Mar 11, 2025 by ADMIN 249 views

**The Gravitational Force Between the Sun and Mercury: Understanding the Distance** ===========================================================

Introduction

The gravitational force between two celestial bodies is a fundamental concept in physics that helps us understand the behavior of objects in our universe. In this article, we will explore the gravitational force between the Sun and Mercury, and use it to calculate the distance between these two celestial bodies.

What is Gravitational Force?

Gravitational force is a force that attracts two objects with mass towards each other. It is a universal force that affects everything with mass, from the smallest subatomic particles to the largest galaxies. The strength of the gravitational force depends on the mass of the objects and the distance between them.

The Gravitational Force Formula

The gravitational force between two objects can be calculated using the following formula:

F = G * (m1 * m2) / r^2

Where:

F is the gravitational force between the two objects
G is the gravitational constant (6.674 * 10^-11 N m^2 kg^-2)
m1 and m2 are the masses of the two objects
r is the distance between the two objects

Calculating the Distance Between the Sun and Mercury

Now that we have the formula for gravitational force, we can use it to calculate the distance between the Sun and Mercury.

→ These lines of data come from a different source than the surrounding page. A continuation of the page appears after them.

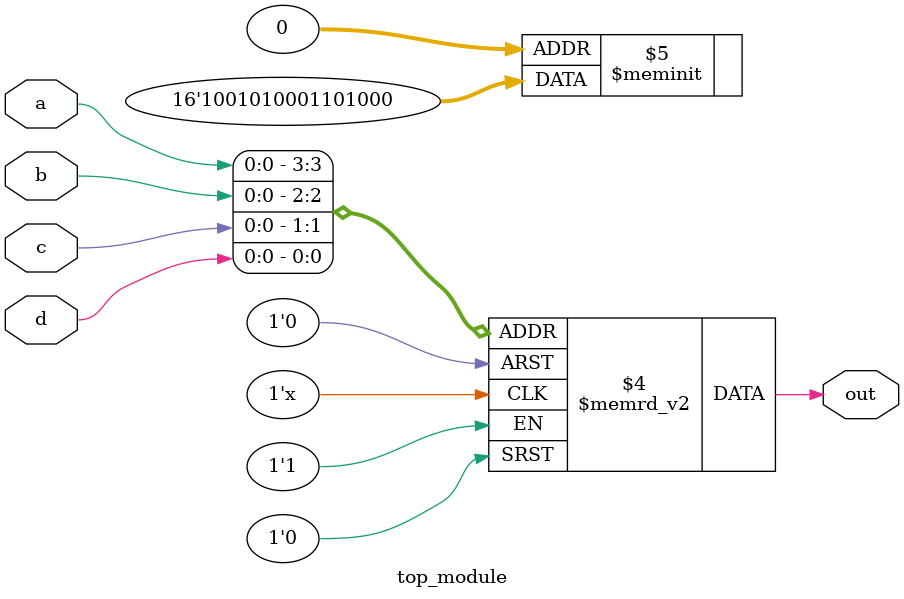
<source format=sv>
module top_module (
	input a, 
	input b,
	input c,
	input d,
	output reg out
);

	always @(*) begin
		case ({a, b, c, d})
			4'b0000: out = 0;
			4'b0001: out = 0;
			4'b0010: out = 0;
			4'b0011: out = 1;
			4'b0100: out = 0;
			4'b0101: out = 1;
			4'b0110: out = 1;
			4'b0111: out = 0;
			4'b1000: out = 0;
			4'b1001: out = 0;
			4'b1010: out = 1;
			4'b1011: out = 0;
			4'b1100: out = 1;
			4'b1101: out = 0;
			4'b1110: out = 0;
			4'b1111: out = 1;
			default: out = 0;
		endcase
	end
endmodule

</source>
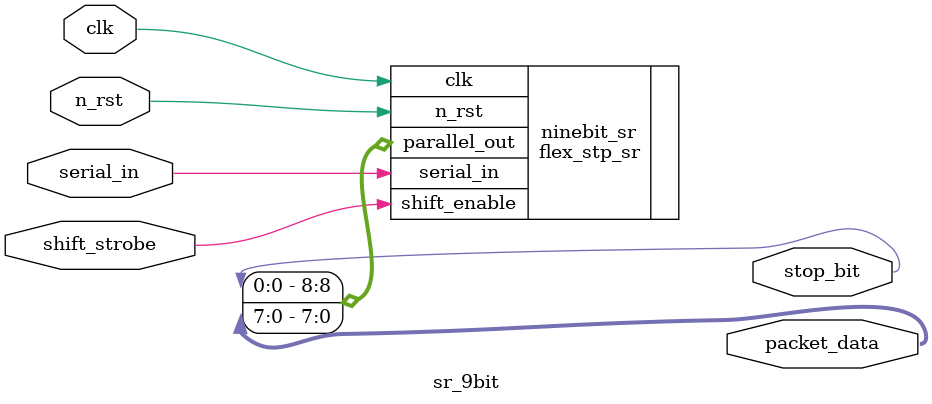
<source format=sv>

module sr_9bit
(
  input wire clk,
  input wire n_rst,
  input wire shift_strobe,
  input wire serial_in,
  output wire [7:0] packet_data,
  output wire stop_bit
);



flex_stp_sr #(9, 0) ninebit_sr(.clk(clk), .n_rst(n_rst), 
                    .serial_in(serial_in), 
                    .shift_enable(shift_strobe), 
                    .parallel_out({stop_bit, packet_data[7:0]}));

endmodule
</source>
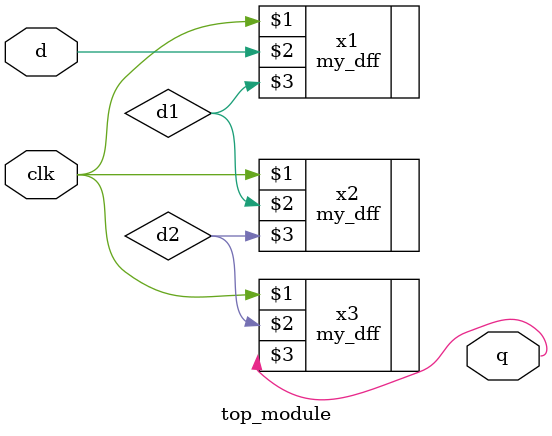
<source format=v>
module top_module ( input clk, input d, output q );
    wire d1, d2;
    my_dff x1(clk, d, d1);
    my_dff x2(clk, d1, d2);
    my_dff x3(clk, d2, q);

endmodule
</source>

We are given the following values:

The mass of the Sun is 1.99 * 10^30 kg
The mass of Mercury is 3.30 * 10^23 kg
The gravitational force between the Sun and Mercury is 8.99 * 10^21 N

We can plug these values into the formula for gravitational force and solve for r:

F = G * (m1 * m2) / r^2 8.99 * 10^21 = (6.674 * 10^-11) * (1.99 * 10^30) * (3.30 * 10^23) / r^2

Simplifying the equation, we get:

r^2 = (6.674 * 10^-11) * (1.99 * 10^30) * (3.30 * 10^23) / (8.99 * 10^21) r^2 = 5.79 * 10^14 r = sqrt(5.79 * 10^14) r = 7.64 * 10^7 km

Therefore, the distance between the Sun and Mercury is approximately 76.4 million kilometers.

Q&A

Q: What is the gravitational force between the Sun and Mercury? A: The gravitational force between the Sun and Mercury is 8.99 * 10^21 N.

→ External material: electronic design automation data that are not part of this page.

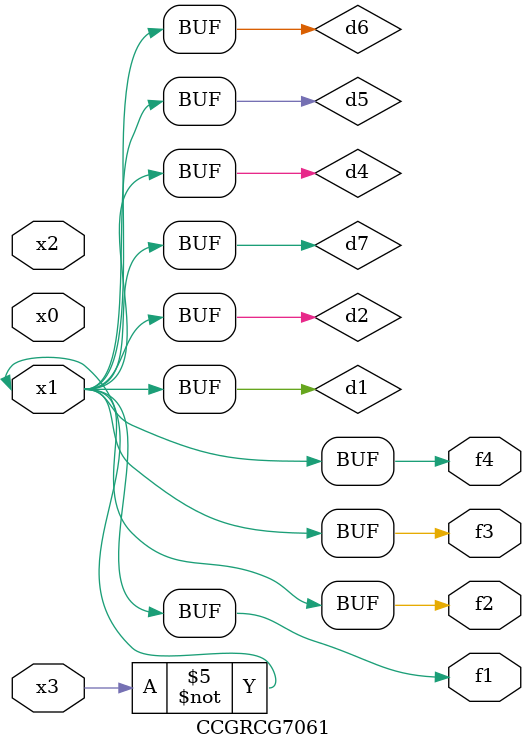
<source format=v>
module CCGRCG7061(
	input x0, x1, x2, x3,
	output f1, f2, f3, f4
);

	wire d1, d2, d3, d4, d5, d6, d7;

	not (d1, x3);
	buf (d2, x1);
	xnor (d3, d1, d2);
	nor (d4, d1);
	buf (d5, d1, d2);
	buf (d6, d4, d5);
	nand (d7, d4);
	assign f1 = d6;
	assign f2 = d7;
	assign f3 = d6;
	assign f4 = d6;
endmodule

</source>
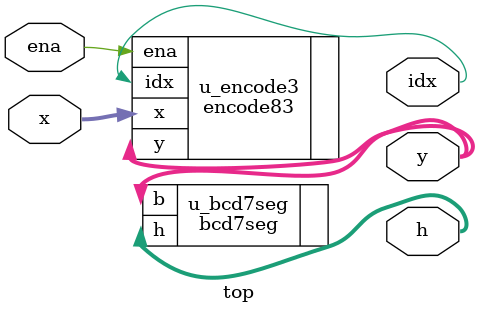
<source format=sv>
`timescale 1ns / 1ps


module top(
    input logic [7:0] x,
    input logic ena,
    output logic [2:0] y,
    output logic idx,
    output logic [6:0] h
);
    encode83 u_encode3(.x(x), .ena(ena), .y(y), .idx(idx));
		/* verilator lint_off WIDTHEXPAND */
    bcd7seg u_bcd7seg(.b(y), .h(h));
endmodule

</source>
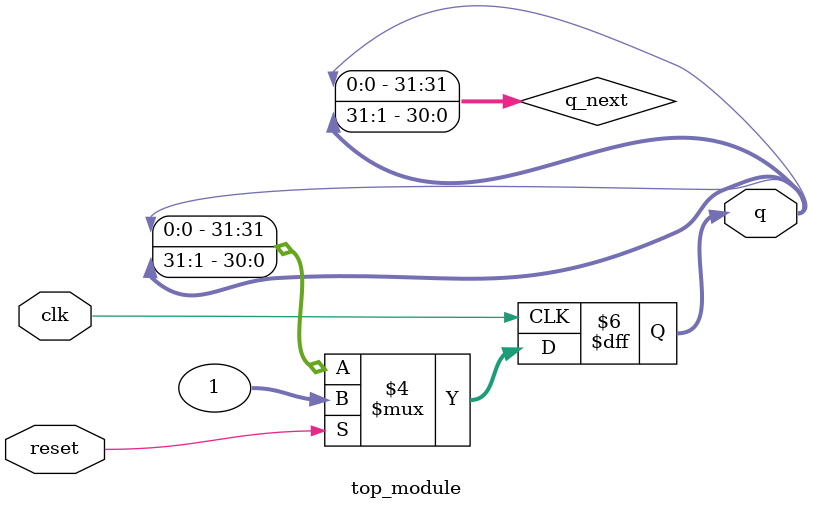
<source format=sv>
module top_module(
    input clk,
    input reset,
    output reg [31:0] q
);

    reg [31:0] q_next;

    always @(posedge clk) begin
        if (reset) begin
            q <= 32'h1;
        end else begin
            q <= q_next;
        end
    end

    always @(*) begin
        q_next = {q[0], q[31:1]};
    end

endmodule

</source>
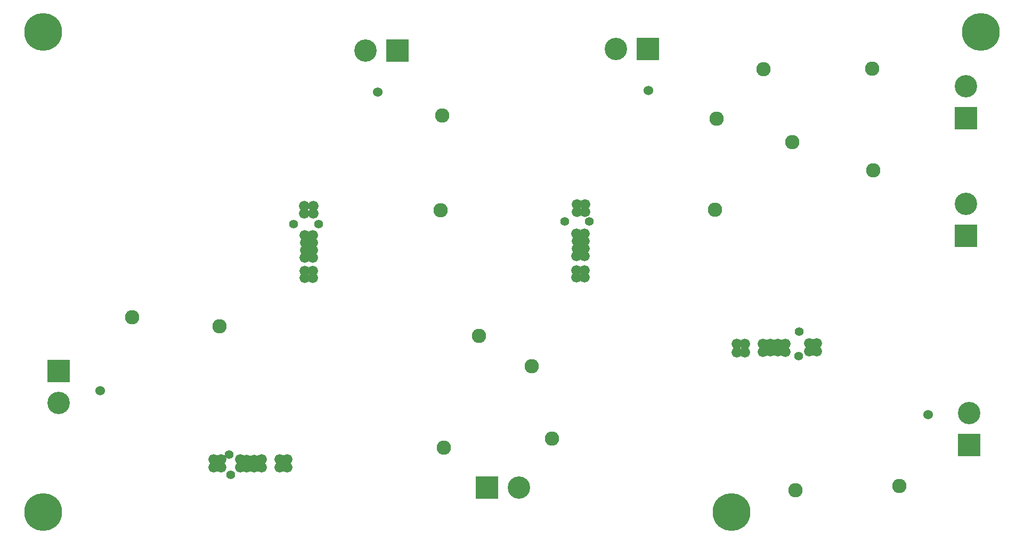
<source format=gbs>
G04 Layer_Color=8150272*
%FSLAX25Y25*%
%MOIN*%
G70*
G01*
G75*
%ADD100C,0.14000*%
%ADD101R,0.14000X0.14000*%
%ADD102R,0.14000X0.14000*%
%ADD103C,0.05500*%
%ADD104C,0.09000*%
%ADD105C,0.06000*%
%ADD106C,0.06600*%
%ADD107C,0.23685*%
%ADD108C,0.06598*%
D100*
X146000Y194500D02*
D03*
X715500Y188000D02*
D03*
X494500Y416000D02*
D03*
X338000Y415000D02*
D03*
X713500Y392626D02*
D03*
Y319000D02*
D03*
X434000Y141500D02*
D03*
D101*
X146000Y214500D02*
D03*
X715500Y168000D02*
D03*
X713500Y372626D02*
D03*
Y299000D02*
D03*
D102*
X514500Y416000D02*
D03*
X358000Y415000D02*
D03*
X414000Y141500D02*
D03*
D103*
X252500Y162000D02*
D03*
X608996Y223863D02*
D03*
X609119Y239075D02*
D03*
X253560Y149500D02*
D03*
X462500Y308000D02*
D03*
X308500Y306500D02*
D03*
X293000D02*
D03*
X478000Y308000D02*
D03*
D104*
X607012Y139768D02*
D03*
X385000Y315000D02*
D03*
X655000Y403626D02*
D03*
X655500Y340000D02*
D03*
X605000Y357850D02*
D03*
X587000Y403500D02*
D03*
X454500Y172000D02*
D03*
X442000Y217500D02*
D03*
X387000Y166500D02*
D03*
X409000Y236500D02*
D03*
X386000Y374500D02*
D03*
X192000Y248000D02*
D03*
X246500Y242500D02*
D03*
X557500Y372500D02*
D03*
X556500Y315500D02*
D03*
X672000Y142500D02*
D03*
D105*
X690000Y187000D02*
D03*
X172000Y202000D02*
D03*
X515000Y390000D02*
D03*
X345500Y389000D02*
D03*
D106*
X259500Y154000D02*
D03*
Y159000D02*
D03*
X273000D02*
D03*
Y154000D02*
D03*
X284354Y154120D02*
D03*
Y159120D02*
D03*
X247412Y159000D02*
D03*
Y154000D02*
D03*
X242912Y159000D02*
D03*
Y154000D02*
D03*
X288854Y154120D02*
D03*
Y159120D02*
D03*
X586500Y231500D02*
D03*
Y226500D02*
D03*
X600500D02*
D03*
Y231500D02*
D03*
X575233D02*
D03*
Y226000D02*
D03*
X570233Y231500D02*
D03*
Y226000D02*
D03*
X615613Y231911D02*
D03*
Y226911D02*
D03*
X620113D02*
D03*
Y231911D02*
D03*
X470000Y286500D02*
D03*
X475000D02*
D03*
Y300500D02*
D03*
X470000D02*
D03*
X470075Y314141D02*
D03*
X475075D02*
D03*
Y318641D02*
D03*
X470075D02*
D03*
X469845Y277504D02*
D03*
X474846D02*
D03*
X469845Y273004D02*
D03*
X474846D02*
D03*
X300000Y285500D02*
D03*
Y299500D02*
D03*
X305000D02*
D03*
Y285500D02*
D03*
X305041Y277233D02*
D03*
X300041D02*
D03*
Y272733D02*
D03*
X305041D02*
D03*
X305068Y313210D02*
D03*
X299568D02*
D03*
Y317710D02*
D03*
X305068D02*
D03*
D107*
X136316Y126036D02*
D03*
Y426824D02*
D03*
X722930D02*
D03*
X567025Y126036D02*
D03*
D108*
X300138Y294862D02*
D03*
X304862D02*
D03*
Y290138D02*
D03*
X300138D02*
D03*
X595862Y231362D02*
D03*
Y226638D02*
D03*
X591138D02*
D03*
Y231362D02*
D03*
X470138Y295862D02*
D03*
X474862D02*
D03*
Y291138D02*
D03*
X470138D02*
D03*
X263638Y154138D02*
D03*
Y158862D02*
D03*
X268362D02*
D03*
Y154138D02*
D03*
M02*

</source>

Q: What is the mass of the Sun? A: The mass of the Sun is 1.99 * 10^30 kg.

Q: What is the mass of Mercury? A: The mass of Mercury is 3.30 * 10^23 kg.

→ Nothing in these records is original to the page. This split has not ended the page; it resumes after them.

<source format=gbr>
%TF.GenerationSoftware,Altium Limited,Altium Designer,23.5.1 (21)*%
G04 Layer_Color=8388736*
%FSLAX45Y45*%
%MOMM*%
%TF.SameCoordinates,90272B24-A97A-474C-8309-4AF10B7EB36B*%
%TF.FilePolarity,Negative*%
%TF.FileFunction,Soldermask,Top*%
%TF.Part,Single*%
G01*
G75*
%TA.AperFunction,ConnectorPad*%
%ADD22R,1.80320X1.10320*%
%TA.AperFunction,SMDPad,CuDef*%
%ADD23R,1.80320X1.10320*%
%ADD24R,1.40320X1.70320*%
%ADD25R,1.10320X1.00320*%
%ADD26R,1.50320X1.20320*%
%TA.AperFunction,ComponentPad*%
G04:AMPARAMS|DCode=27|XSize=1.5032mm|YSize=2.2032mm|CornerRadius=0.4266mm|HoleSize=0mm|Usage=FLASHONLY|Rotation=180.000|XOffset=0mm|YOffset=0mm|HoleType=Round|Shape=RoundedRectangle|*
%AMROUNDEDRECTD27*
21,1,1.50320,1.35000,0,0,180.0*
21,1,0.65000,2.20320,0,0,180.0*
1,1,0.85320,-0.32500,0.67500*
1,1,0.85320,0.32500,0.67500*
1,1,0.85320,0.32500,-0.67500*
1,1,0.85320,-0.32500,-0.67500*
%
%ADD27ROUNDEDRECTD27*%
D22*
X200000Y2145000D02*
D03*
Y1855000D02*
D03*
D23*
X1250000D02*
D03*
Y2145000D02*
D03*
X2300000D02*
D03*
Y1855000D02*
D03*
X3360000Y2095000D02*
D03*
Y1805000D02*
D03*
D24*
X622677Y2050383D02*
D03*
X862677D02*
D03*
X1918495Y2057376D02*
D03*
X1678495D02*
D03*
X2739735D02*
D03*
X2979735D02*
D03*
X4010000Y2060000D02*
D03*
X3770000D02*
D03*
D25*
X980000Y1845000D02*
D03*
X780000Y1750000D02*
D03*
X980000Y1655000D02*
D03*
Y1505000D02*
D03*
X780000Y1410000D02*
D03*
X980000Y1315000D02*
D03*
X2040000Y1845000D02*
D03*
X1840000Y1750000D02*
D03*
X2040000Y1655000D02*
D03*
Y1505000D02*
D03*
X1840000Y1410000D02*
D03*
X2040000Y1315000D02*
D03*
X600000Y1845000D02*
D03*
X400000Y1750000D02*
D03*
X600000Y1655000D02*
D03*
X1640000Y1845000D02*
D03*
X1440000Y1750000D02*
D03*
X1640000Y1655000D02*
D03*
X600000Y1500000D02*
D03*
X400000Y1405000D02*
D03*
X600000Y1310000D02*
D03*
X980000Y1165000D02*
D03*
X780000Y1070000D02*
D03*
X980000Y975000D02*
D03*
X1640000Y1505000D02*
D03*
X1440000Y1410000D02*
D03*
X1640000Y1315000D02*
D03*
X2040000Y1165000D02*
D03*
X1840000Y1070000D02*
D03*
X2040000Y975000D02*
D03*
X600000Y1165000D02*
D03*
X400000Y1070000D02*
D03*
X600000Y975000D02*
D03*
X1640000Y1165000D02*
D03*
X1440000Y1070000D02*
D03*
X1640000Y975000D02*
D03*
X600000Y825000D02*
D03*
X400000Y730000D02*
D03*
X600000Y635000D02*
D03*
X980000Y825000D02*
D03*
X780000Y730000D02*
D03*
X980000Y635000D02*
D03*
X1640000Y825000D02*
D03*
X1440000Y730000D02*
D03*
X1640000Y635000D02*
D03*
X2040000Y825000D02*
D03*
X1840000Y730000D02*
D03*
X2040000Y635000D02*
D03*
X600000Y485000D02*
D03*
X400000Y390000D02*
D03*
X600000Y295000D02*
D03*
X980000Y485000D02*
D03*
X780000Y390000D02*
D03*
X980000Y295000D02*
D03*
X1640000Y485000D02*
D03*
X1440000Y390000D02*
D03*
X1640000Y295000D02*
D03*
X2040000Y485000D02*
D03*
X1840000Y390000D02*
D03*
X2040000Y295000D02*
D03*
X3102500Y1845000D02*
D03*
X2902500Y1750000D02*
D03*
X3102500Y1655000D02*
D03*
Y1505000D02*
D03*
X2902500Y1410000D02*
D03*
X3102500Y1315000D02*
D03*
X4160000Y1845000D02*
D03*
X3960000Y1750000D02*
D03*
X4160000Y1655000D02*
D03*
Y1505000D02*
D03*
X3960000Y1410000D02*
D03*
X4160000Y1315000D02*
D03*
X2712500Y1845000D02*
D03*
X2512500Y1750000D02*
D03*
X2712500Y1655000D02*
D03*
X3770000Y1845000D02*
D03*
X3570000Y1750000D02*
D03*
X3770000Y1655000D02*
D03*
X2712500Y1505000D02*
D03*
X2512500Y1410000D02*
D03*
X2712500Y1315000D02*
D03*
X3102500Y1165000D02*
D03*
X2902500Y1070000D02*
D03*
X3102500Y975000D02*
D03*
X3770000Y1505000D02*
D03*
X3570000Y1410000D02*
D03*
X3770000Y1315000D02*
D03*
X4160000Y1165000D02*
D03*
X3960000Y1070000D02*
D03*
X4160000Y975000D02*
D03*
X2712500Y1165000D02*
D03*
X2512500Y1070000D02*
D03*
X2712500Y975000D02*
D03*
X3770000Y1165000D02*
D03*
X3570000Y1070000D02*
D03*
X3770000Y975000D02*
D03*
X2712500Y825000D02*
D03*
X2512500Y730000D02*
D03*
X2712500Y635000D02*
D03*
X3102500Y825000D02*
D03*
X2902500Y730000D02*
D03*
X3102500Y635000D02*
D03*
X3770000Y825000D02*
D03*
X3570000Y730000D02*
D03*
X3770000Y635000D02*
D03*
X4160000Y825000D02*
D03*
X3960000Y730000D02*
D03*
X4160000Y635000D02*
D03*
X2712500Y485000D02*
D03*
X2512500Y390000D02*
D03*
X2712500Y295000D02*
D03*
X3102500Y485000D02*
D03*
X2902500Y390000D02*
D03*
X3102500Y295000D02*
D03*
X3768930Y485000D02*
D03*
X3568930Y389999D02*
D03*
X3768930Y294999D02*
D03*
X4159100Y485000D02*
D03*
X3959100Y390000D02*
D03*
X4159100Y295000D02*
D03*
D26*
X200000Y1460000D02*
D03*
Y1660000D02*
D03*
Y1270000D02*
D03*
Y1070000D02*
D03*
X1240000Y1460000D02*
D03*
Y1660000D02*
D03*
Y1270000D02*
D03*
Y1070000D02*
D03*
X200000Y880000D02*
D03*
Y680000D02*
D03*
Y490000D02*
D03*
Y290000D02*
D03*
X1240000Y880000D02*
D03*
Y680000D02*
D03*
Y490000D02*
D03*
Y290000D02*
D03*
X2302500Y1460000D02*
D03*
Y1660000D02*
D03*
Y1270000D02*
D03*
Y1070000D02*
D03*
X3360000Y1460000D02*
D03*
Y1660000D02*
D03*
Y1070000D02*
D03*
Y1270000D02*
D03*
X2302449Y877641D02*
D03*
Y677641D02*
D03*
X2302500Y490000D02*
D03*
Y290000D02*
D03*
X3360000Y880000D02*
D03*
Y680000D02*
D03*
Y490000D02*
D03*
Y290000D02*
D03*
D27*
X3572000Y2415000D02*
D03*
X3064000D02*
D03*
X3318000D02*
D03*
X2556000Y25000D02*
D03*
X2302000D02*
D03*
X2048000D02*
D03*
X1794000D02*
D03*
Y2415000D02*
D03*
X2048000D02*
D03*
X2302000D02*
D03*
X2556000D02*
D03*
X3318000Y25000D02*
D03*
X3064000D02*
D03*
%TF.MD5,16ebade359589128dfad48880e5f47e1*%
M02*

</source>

Q: How far is Mercury from the Sun? A: Mercury is approximately 76.4 million kilometers from the Sun.

Q: What is the gravitational constant? A: The gravitational constant is 6.674 * 10^-11 N m^2 kg^-2.

Conclusion

In this article, we used the formula for gravitational force to calculate the distance between the Sun and Mercury. We found that the distance between these two celestial bodies is approximately 76.4 million kilometers. This calculation demonstrates the power of physics in understanding the behavior of objects in our universe.